In brief

  • Weird Whales, a collection of 3350 whale-themed NFTs, sold out in about 9 hours earlier this week.
  • It’s part of a project by Benyamin Ahmed, a 12-year-old from England.

Last month, we introduced you to Gajesh Naik, a 13-year-old boy from Goa, India, who drummed up his own investment management program for cryptocurrency.

Apparently there’s quite a market for tweens looking to get into crypto. This past week, a 12-year-old sold a series of original NFT icons for over $160,000.

The NFT collection is Weird Whales—a set of pixelated whale icons inspired by a stock image—and the kid is Benyamin Ahmed. He’s based out of a London suburb that one of Decrypt’s English staffers described as “small, quaint, and dull.”

“I got interested in the NFT space because originally I thought it was cool as an online flex,” said Ahmed. It was only later, after developing a “respect” for the digital-first art style of popular NFT collections like CryptoPunks and Bored Ape Yacht Club, that he decided to make a collection of his own.

For the uninitiated: an NFT is a kind of cryptocurrency that can be attached to files on the internet and sold as proof of ownership. They’ve been around for years, but it’s only the past six months that they’ve achieved mainstream recognition; in March, the $69 million sale of an NFT by the digital artist Beeple made the front page of the Wall Street Journal. 

As with CryptoPunks and Bored Ape Yacht Club, each Weird Whale image comes with a set of distinct “traits,” some rarer and more valuable than others. The 1205th image in the collection, which RaritySniper.com ranks as the eighth rarest of the 3350 total Weird Whale NFTs, recently sold for around $6,000 on the secondary market.

Ahmed’s father, Imran, works as a web developer for a financial services organization; he introduced Benyamin to HTML and CSS at the age of “5 or 6.” Recently, Benyamin's been honing his skills on an online coding platform called Codewars.
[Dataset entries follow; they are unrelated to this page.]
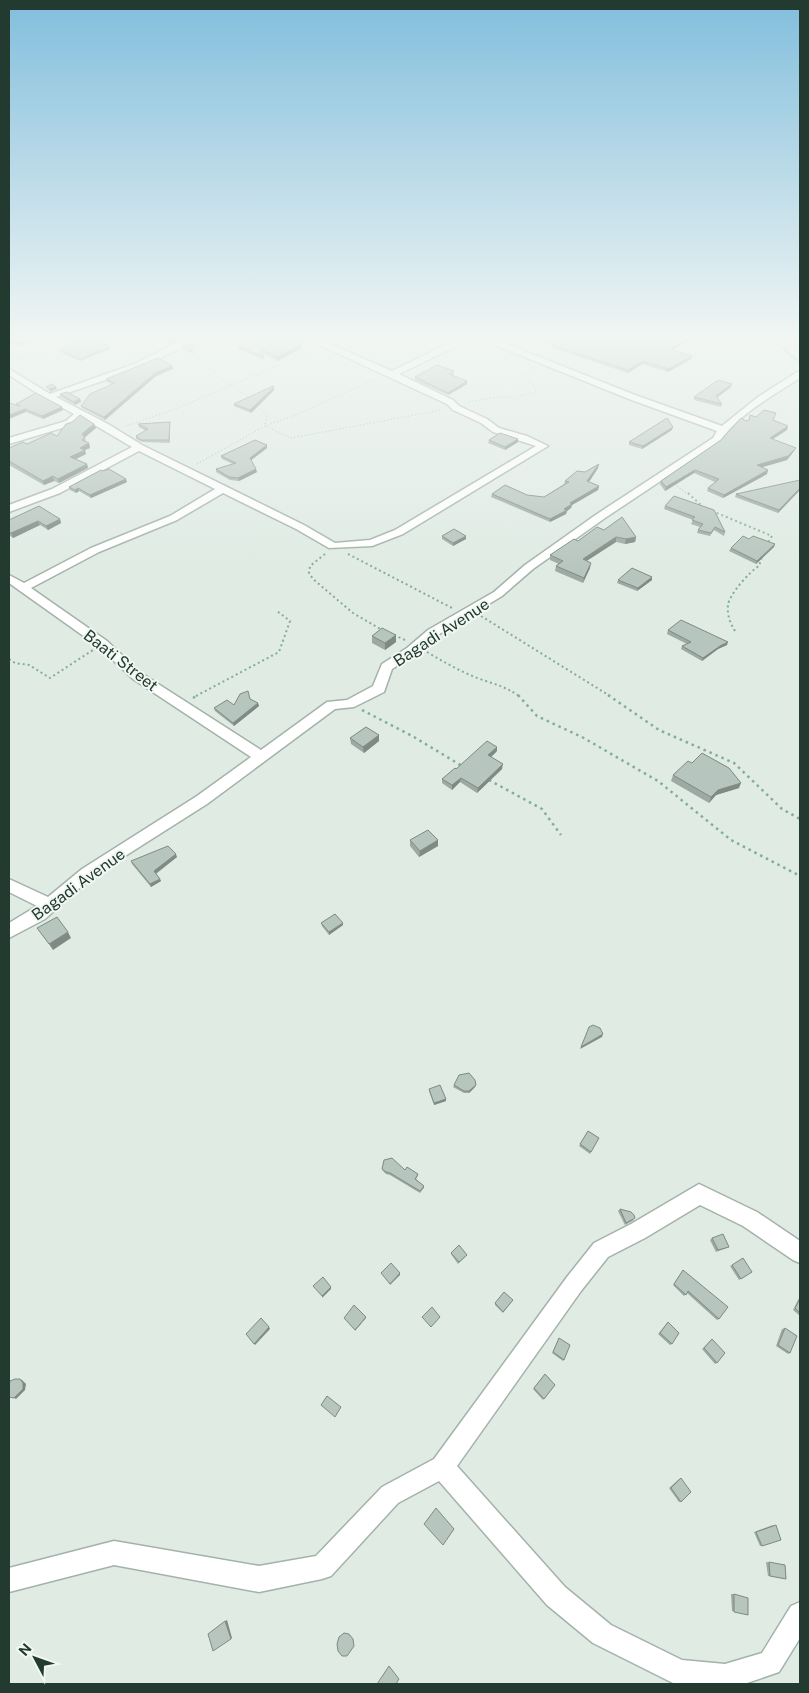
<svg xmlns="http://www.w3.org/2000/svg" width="809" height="1693" font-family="'Public Sans',sans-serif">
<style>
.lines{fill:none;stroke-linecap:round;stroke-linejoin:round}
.stream{stroke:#8acecd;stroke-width:2.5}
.minor-casing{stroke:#a3b2aa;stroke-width:3}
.path-far2{stroke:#82ad99;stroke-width:1;stroke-dasharray:1 2.5;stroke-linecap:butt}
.path-far1{stroke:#82ad99;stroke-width:2;stroke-dasharray:2 3;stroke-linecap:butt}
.path{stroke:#82ad99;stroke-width:2.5;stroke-dasharray:2.5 4;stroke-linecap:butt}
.minor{fill:#fff;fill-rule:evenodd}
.wall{fill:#9da9a3}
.shaded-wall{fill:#7f8a84}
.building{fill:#b6c5bd;stroke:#7f8a84}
.labels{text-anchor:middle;stroke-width:4;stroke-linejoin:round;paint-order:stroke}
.street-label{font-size:16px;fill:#223a30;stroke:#f1f7f3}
</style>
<rect width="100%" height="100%" fill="#e0ebe4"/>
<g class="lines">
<!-- stream -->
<path class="stream" d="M768,335L800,363"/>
<!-- minor casing -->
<g class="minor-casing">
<path id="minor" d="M203,335H216L181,348L140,368L56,397L108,424L142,445L304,525L335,543L370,540L395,530L536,446L493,432L481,423L453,410L447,404L298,335H309L392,371L466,335H484L635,395L722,426L758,397L797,372H800V378C772,396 739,414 719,442L605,518L533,569L502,596L436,636L415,654L392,669L384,692L354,707L335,709L207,804L92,877L45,919L9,938V923L37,906L9,892V879L48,897L82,869L197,796L251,757L133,679L99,647L9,583V575L24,583L91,548L170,516L215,489L139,451L60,493L9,512V505L52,489L132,447L81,417L72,425L9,444V438L66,421L74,414L46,399L9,375V369L50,394L134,364L175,344ZM475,337L629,399L717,431L713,438L597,514L525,565L494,592L428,630L407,648L382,664L373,686L347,700L327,702L261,750L141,673L107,641L31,588L99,552L177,520L223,493L296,529L329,548L372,546L403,534L548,446L527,436L499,428L487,419L459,406L453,400L399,374Z
M699,1184L757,1212L800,1241V1263L793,1260L743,1226L700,1205L645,1238L608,1257L581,1291L457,1466L565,1587L611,1625L682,1660L725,1664L762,1653L791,1606L800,1602V1638L779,1672L744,1684H675L593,1643L547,1605L439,1481L398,1503L331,1576L322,1579L259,1592L114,1565L9,1592V1568L114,1541L259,1566L316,1556L382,1487L434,1459L567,1277L594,1243L631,1224Z"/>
</g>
<!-- path-far2 -->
<path class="path-far2" d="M129,335L136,340L132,358
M526,343H538
M72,345L90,335
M192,352L225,382L250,398
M559,356L570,352
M9,362L62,349
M454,391L462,388
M469,402L503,396L517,399L522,395L535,393L536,388L525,377L534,368
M256,403L267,415L265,426L291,438L442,410
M126,426L178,408L313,350
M197,464L265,426L298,414L376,379
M674,484L689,495"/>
<!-- path-far1 -->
<path class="path-far1" d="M688,493L703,507
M712,511L772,536L767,544
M325,554L310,566L309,573L313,579L353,613L382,630
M348,554L452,608
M481,616L610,696
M735,631C730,623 727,615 728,605C729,595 750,571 759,566L762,556
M394,635L405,640
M427,652C444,662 461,672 480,679C497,685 504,686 519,696
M9,659L15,663L29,665L50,678L93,650
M196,696L279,652L290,621L277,611"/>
<!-- path -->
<path class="path" d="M518,695L537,716L582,737L658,781L731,840L800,876
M608,695L659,730L734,763L782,809L800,819
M193,698L198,695
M362,710L414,737L462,766
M489,780L542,809L561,835"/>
<!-- minor -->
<use href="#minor" class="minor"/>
</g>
<!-- wall -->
<path class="wall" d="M9,335H47L18,346L9,344Z
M146,335H189V337L170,344Z
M339,335H366L357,343Z
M525,335H680L689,338L688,341L672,350L692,356L691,359L668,372L642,364L628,373L553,348V347Z
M302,339L301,349L277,361L262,352L264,360L238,349V346Z
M191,343L194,354L182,349V347Z
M109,346L110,349L80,361L60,352L59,350Z
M172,366L173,369L156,376L105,420L82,408L81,406L112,384L107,382L106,379Z
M454,371V374L452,375L467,384L448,395L415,380V377Z
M274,387V390L251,413L234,406V404Z
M731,387L717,397L722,404L721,407L694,400V397Z
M60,394L80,399L81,402L75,405L61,397Z
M16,404L62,407L63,410L43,419L26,412L16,405Z
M750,415L756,417L773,420L787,430L773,439L794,451L787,460L762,467L767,474L723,498L707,491L708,488L715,482L694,473L665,491L660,484L661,481L721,440L746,421L749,420Z
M170,422V443L142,442L136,439V436L146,431L139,427L138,424Z
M94,424L96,428L85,437L86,442L89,443L90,448L85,450L86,454L76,459L87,464L88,468L59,483L54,481L44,485L9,465V448L57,436Z
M672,430L642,449L629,445V442Z
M518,439V442L505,450L488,443L489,440Z
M267,445V448L251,460L257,472L239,481L230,480L216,472V469L233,464L222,459L221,456Z
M598,468L589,482L599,486L598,490L572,505L571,508L567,511L566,514L550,522L491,497L492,494L527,495L544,497L564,484L565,481Z
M800,480V490L778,513L735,497L736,494Z
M127,482L91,498L79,491L76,493L70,490L69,487Z
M674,496L725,532L724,536L714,530L710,536L697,533L698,530L700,527L691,524L693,520L664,509L665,506Z
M60,519L61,523L48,530L40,525L13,538L9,535V520Z
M604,530L636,537L635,542L625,544L616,542L586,561L590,568L583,583L555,571L556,566L559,564L550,560V555L578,541Z
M442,536L466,539L453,546L442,539Z
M749,539L775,544L774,547L756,564L729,551L731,548Z
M618,580H652L637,591L617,583Z
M668,630L727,645L718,649L702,661L681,649L682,646L687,644L667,634Z
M372,636L396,642L385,650L372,643Z
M250,699L258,703L259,706L234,726L215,711L214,708L234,705Z
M379,735V741L364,753L351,744L350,738Z
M497,751L491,757L502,769L477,793L460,782L452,790L442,783V779L456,769Z
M673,775L739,788L716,795L709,803L671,781Z
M410,840L438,846L419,857L410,846Z
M177,857L156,874L160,879L161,881L151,887L132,864L131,861Z
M321,923L343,925L329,935L322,926Z
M454,1085H476L475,1087L469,1093H464L453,1087Z
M429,1089L446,1099V1101L434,1105L429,1091Z
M588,1131L599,1138L590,1154L579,1146Z
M382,1169L405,1170L418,1174V1176L416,1179L424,1186V1188L420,1193L390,1175L386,1174L383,1171Z
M620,1209L634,1220L625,1225L618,1211Z
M712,1238L729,1247L727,1248L716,1252L710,1240Z
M451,1253L466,1256L458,1264L451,1254Z
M732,1265L752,1272L739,1280L730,1266Z
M683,1270L719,1319L717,1320L687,1293L684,1296L673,1285Z
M800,1296V1316L793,1310Z
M513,1300L503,1313L495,1305V1303Z
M668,1322L672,1344L670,1345L658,1334Z
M785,1328L790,1353L788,1354L776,1346L782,1329Z
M559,1338L564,1360L563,1361L552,1353Z
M712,1339L717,1363L715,1364L702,1349Z
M545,1374L555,1385L543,1400L533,1389Z
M681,1478V1502H679L669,1488L679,1479Z
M773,1525H776L762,1546H760L754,1532Z
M766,1562L785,1565L786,1579L768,1576Z
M731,1594H734L748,1615L732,1611Z"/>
<!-- shaded-wall -->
<path class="shaded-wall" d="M39,335H47L18,346L17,343Z
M187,335H189V337L170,344L169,342Z
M301,335V349L277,361V357Z
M361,335H366L357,343L356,339Z
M689,338L688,341L669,352L670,349Z
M109,346L110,349L80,361V359Z
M692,356L691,359L668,372V369Z
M643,361L642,364L628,373V370Z
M172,366L173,369L156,376L105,420L104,417L155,373Z
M467,381V384L448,395V393Z
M732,384L731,387L715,399L716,396Z
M56,387L57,389L50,392L49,389Z
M274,387V390L251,413L250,410Z
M80,399L81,402L75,405L74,402Z
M62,407L63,410L43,419L42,416Z
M25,409L26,412L9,419V415Z
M94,424L96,428L84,438L82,434Z
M788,426L787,430L768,442L770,438Z
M673,427L672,430L642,449L643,446Z
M518,439V442L505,450V447Z
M89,443L90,448L85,450L86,454L72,461L70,457L80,448Z
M267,445V448L250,461V458Z
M796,448L794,451L787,460L756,469L757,465Z
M87,464L88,468L59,483L58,479Z
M599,464L598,468L587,485V481Z
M256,469L257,472L239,481L238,478Z
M695,470L694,473L665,491L666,487Z
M768,470L767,474L723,498L724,495Z
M53,476L54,481L44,485L43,481Z
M126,479L127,482L91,498L90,495Z
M599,486L598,490L572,505L571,508L567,511L566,514L550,522V519L564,509L570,503Z
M78,488L79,491L76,493L75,490Z
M800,488V490L778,513L779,510Z
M60,519L61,523L48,530L46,526Z
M38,521L40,525L13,538L11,533Z
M466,536V539L453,546V543Z
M616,537V542L582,564L583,559Z
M636,537L635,542L625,544L626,539Z
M775,544L774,547L756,564L757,561Z
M591,563L590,568L583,583L584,578Z
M652,577V580L637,591L638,588Z
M396,635V642L385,650V643Z
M728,642L727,645L718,649L702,661L703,658L720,646Z
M258,703L259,706L234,726L233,723Z
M379,735V741L364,753L363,747Z
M497,747V751L488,760V755Z
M503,764L502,769L477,793L478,788Z
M461,778L460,782L452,790V785Z
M741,783L739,788L716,795L709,803L711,797L718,790Z
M438,840V846L419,857L420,851Z
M176,854L177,857L155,874L154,871Z
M160,879L161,881L151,887L150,884Z
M343,923V925L329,935V932Z
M68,932L71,938L53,950L49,944Z
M603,1034L602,1037L580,1049L581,1047Z
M476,1085L475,1087L469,1093V1091Z
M446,1099V1101L434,1105V1103Z
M400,1273V1275L390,1285V1284Z
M331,1287V1289L322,1298V1296Z
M366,1317V1318L355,1331V1330Z
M269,1327L270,1329L255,1345L254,1344Z
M20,1379L22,1380L26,1384L25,1390L16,1399L14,1398Z
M227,1620L232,1638L231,1639L225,1621Z"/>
<!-- building -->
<path class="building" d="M9,335H39L17,343L9,342Z
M153,335H187L169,342Z
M260,335H301V345L277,357L261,348L264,357L238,346Z
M347,335H361L356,339Z
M532,335H680L689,338L670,349L692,356L668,369L643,361L628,370L553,346L555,345Z
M89,337L109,346L80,359L59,350Z
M191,343L193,351L182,347Z
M158,358L172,366L155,373L104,417L81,406L90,394L115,383L106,379Z
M437,365L454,371L449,374L467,381L448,393L415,377Z
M718,380L732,384L716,396L722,404L694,397Z
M52,384L56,387L49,389L46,387Z
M273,386L274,387L250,410L234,404Z
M67,392L80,399L74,402L60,394Z
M36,393L62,407L42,416L25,409L9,415V403L20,406L16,404Z
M764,410L776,413L773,420L788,426L770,438L796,448L788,456L757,465L768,470L724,495L708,488L719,479L695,470L666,487L661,481L721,440L741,418L746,421L749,420L750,415L756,417Z
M80,415L94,424L82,434L85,438L82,440L89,443L80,448L85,450L70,457L87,464L58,479L53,476L43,481L9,461V448L23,442L27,444L51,433L57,436L66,424L72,422Z
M667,418L673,427L643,446L629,442Z
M170,422L169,440H141L136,436L148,429L138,424Z
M500,433L518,439L505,447L489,440Z
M255,440L267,445L250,458L256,469L238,478L229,477L216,469L236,463L221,456Z
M599,464L587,481L599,486L570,503L572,504L564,509L567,510L550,519L492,494L505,485L527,495L544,497L569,482L565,481L577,471L585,472Z
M109,469L126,479L90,495L78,488L75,490L69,487L101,470L103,471Z
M800,480V488L779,510L736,494Z
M674,496L714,510L725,532L715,527L711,533L698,530L703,524L692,520L695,517L665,506Z
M39,506L60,519L46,526L38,521L11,533L9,532V520Z
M622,517L636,537L626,539L616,537L583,559L591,563L584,578L556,566L563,561L550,555L574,539L578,541L597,527L604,530Z
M454,529L466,536L453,543L442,536Z
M743,536L749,539L753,536L775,544L757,561L731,548Z
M632,568L652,577L638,588L618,580Z
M681,620L728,642L720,646L703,658L682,646L691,642L668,630Z
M382,628L396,635L385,643L372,636Z
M248,691L250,699L258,703L233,723L214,708L227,700L234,705L240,694Z
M366,727L379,735L363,747L350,738Z
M487,741L497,747L488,755L503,764L478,788L461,778L452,785L442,779L455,768L456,769Z
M702,753L729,768L741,783L718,790L711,797L673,775L688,761L692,763Z
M428,830L438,840L420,851L410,840Z
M168,846L176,854L154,871L160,879L150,884L131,861Z
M335,914L343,923L329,932L321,923Z
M57,917L68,932L49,944L37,928Z
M593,1025L600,1028L603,1034L581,1047L589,1027Z
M469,1073L475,1080L476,1085L469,1091H464L454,1085L459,1075Z
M440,1085L446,1099L434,1103L429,1089Z
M588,1131L599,1138L591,1152L580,1144Z
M392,1158L405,1170L407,1167L418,1174L415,1179L424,1186L420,1191L390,1173L386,1172L382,1169L384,1160Z
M620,1209L631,1212L634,1215L635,1218L626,1223Z
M723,1234L729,1247L718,1250L712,1238Z
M459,1245L467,1255L459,1262L451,1253Z
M743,1258L752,1272L741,1279L732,1265Z
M391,1263L400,1273L390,1284L381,1273Z
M683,1270L728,1307L719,1319L688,1291L686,1295L674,1284Z
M323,1277L331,1287L322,1296L313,1286Z
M504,1292L513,1300L503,1312L495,1303Z
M800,1299V1313L795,1308Z
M354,1305L366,1317L355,1330L344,1318Z
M432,1307L440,1317L431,1327L422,1317Z
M261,1318L269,1327L254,1344L246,1334Z
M668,1322L679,1333L672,1344L660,1333Z
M785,1328L797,1336L790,1353L778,1345Z
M559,1338L570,1345L564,1360L553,1352Z
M712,1339L725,1353L717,1363L704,1348Z
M545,1374L555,1385L544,1399L534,1388Z
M15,1379H20L23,1383V1389L14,1398L9,1397V1385L10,1381Z
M327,1396L341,1407L335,1417L321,1405Z
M681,1478L691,1492L681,1502L671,1488Z
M436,1508L454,1529L443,1545L424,1524Z
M776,1525L781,1540L762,1546L756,1532Z
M769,1562L785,1565L786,1579L770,1576Z
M734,1594L748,1598V1615L734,1612Z
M225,1621L231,1639L213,1651L208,1634Z
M344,1633L349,1634L353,1639L354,1646L347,1656H342L338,1651L337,1644L339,1637Z
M389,1666L399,1679L396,1684H377Z"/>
<!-- sky -->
<linearGradient id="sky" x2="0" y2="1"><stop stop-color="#82bedd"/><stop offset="0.59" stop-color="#f1f6f3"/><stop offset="1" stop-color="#f1f6f3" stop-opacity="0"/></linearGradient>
<rect width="809" height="572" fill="url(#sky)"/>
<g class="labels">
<!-- street labels -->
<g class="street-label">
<text transform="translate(441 632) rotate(-33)" y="6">Bagadi Avenue</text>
<text transform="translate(121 660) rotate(38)" y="6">Baati Street</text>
<text transform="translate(78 884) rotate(-36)" y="6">Bagadi Avenue</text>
</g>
</g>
<!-- border -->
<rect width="809" height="1693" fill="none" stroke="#223a30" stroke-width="20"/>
<!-- north arrow -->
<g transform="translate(35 1658) rotate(311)" stroke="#f1f7f3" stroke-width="4" paint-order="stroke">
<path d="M0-4L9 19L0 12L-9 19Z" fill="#223a30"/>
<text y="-8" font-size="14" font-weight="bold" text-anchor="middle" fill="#223a30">N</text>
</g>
</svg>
Weird Whales began when one of the developers behind another alliterative NFT project, Boring Bananas, sent Ahmed an annotated Python script with a template for creating his own tiered images.

His father walked him through the process of plugging in his own assets: “I told him, ‘Look, you need to replace the variable names here, so where they’ve got bananas and backgrounds and stuff, you need to replace it with yours.”

Thanks to some clever networking with the Boring Bananas team, Weird Whales went viral, and Ahmed made 80 ETH in about nine hours. “I've also made some money from royalties on OpenSea,” he added. “Whenever someone buys a whale, I get 2.5% of the amount of money it sold for.”

It’s hard to imagine that the traditional financial system—with its pesky safeguards and consumer protection laws—would have allowed $160,000 to simply drop into Ahmed’s lap without a sign-off from a parent or guardian.

But Ahmed insists he’s not interested in spending the money anytime soon.

“[I’ll] probably just HODL,” he said.